Page layout parsing data
= = =

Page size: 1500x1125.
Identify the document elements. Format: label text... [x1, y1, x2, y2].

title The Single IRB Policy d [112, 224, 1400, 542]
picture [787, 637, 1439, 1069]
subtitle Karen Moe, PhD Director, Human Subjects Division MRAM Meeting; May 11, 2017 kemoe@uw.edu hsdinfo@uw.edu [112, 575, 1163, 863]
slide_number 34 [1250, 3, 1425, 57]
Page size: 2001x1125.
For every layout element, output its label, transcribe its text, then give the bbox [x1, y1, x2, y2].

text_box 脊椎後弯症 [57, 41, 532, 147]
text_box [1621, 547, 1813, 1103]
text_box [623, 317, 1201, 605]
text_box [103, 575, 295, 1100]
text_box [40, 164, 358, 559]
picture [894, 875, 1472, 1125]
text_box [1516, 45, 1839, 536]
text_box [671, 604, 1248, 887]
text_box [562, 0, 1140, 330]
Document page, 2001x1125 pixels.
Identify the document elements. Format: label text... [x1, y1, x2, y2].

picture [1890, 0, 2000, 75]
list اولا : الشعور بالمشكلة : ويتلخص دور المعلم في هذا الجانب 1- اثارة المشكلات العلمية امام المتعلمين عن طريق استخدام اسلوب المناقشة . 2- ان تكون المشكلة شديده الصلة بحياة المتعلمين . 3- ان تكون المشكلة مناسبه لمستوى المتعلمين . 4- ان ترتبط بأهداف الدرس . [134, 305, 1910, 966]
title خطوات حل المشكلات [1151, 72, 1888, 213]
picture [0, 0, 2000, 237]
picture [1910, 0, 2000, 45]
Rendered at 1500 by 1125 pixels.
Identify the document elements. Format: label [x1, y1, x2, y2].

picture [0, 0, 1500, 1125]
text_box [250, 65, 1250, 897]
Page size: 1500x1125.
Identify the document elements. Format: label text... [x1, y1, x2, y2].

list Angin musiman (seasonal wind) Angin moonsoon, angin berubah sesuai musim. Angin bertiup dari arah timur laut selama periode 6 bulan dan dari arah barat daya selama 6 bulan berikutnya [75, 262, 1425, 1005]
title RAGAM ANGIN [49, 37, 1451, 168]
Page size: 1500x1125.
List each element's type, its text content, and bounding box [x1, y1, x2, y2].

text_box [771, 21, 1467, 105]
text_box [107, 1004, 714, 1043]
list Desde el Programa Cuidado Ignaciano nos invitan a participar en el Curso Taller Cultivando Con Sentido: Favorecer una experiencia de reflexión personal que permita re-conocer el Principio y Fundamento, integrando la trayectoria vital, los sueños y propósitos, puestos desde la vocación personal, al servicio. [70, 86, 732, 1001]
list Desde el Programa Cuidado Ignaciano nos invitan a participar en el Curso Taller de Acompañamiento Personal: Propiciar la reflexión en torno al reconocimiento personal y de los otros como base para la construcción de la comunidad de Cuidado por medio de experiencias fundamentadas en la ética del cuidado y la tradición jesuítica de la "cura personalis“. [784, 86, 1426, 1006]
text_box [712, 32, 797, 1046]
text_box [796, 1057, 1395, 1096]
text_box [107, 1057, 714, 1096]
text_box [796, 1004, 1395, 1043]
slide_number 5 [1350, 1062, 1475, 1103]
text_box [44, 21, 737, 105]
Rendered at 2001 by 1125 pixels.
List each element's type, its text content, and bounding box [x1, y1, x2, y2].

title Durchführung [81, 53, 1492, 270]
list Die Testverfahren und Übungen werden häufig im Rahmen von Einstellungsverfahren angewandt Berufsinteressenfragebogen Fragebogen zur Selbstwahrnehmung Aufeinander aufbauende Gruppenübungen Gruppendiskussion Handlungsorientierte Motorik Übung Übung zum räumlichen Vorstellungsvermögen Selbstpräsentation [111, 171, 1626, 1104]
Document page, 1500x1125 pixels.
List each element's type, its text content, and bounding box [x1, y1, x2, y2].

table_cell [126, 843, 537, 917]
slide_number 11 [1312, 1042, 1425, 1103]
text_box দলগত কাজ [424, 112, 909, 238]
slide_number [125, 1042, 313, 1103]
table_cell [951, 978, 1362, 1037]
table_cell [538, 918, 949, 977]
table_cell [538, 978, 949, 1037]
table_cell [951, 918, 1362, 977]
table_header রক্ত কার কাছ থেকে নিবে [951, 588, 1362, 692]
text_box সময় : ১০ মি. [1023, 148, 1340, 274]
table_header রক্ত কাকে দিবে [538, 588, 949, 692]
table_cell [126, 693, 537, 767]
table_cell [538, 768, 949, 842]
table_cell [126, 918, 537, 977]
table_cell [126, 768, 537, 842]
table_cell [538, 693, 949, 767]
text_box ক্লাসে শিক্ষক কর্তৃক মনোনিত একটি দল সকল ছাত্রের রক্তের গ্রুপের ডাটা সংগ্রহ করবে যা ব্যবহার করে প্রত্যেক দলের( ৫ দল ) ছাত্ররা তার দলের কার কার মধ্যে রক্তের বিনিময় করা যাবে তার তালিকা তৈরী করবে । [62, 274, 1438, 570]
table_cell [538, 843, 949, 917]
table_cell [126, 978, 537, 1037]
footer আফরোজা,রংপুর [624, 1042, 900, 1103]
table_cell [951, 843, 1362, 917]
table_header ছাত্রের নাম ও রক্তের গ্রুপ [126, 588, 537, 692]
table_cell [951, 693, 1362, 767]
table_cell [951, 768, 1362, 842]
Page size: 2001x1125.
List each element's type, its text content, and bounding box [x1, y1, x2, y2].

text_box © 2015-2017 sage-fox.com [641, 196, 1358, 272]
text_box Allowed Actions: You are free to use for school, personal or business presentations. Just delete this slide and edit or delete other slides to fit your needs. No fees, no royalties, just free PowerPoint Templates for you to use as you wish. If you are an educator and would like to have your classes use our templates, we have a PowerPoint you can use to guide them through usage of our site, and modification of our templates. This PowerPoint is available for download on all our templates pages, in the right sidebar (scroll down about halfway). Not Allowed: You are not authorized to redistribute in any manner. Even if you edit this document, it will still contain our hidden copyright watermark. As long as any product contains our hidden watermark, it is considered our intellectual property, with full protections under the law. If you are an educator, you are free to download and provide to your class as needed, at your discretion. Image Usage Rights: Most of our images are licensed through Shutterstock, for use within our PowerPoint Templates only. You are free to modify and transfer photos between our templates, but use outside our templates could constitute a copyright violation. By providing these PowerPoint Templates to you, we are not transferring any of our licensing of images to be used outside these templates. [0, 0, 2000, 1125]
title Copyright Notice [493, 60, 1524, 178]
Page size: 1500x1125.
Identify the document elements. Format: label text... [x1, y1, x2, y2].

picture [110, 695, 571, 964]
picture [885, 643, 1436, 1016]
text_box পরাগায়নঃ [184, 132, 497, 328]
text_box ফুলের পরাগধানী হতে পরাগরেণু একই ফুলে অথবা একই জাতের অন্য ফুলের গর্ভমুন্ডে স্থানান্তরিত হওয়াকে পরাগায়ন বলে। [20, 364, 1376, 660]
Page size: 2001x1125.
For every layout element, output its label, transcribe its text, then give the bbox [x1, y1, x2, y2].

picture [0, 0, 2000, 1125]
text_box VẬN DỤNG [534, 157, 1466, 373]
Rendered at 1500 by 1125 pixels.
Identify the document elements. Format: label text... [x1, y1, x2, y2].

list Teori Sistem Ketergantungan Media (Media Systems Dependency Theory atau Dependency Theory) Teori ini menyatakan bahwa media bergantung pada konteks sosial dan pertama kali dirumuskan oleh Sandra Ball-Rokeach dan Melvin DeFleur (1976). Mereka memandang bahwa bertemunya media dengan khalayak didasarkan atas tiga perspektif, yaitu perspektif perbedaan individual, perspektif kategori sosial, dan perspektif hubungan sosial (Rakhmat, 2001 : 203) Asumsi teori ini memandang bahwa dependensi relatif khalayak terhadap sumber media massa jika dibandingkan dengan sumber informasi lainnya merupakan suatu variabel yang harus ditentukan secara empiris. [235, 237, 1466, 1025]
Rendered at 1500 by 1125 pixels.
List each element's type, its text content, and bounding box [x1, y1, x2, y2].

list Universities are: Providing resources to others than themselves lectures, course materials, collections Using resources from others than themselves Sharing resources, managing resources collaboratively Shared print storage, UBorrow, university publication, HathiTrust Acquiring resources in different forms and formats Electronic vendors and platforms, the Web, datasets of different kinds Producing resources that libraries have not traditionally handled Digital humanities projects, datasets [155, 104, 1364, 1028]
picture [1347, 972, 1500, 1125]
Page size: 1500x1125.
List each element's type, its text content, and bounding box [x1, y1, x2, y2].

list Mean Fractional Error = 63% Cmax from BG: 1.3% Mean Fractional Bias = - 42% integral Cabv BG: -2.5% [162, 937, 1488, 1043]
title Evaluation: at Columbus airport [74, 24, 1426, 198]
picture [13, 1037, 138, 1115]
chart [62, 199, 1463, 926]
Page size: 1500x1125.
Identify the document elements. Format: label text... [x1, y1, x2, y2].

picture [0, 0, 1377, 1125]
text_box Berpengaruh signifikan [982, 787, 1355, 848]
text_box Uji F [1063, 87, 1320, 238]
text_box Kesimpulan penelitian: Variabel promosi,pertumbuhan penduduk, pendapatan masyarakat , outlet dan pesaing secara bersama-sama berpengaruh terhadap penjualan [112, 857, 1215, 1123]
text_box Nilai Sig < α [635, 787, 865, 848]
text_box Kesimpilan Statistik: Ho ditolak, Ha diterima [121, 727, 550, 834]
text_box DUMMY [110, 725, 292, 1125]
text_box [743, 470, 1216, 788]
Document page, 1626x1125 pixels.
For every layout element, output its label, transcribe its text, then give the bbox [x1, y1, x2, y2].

= = =

▶ About this exercise: State how many lines in the records above contain the word "pixels", giving only the number.

▶ Worked solution: 7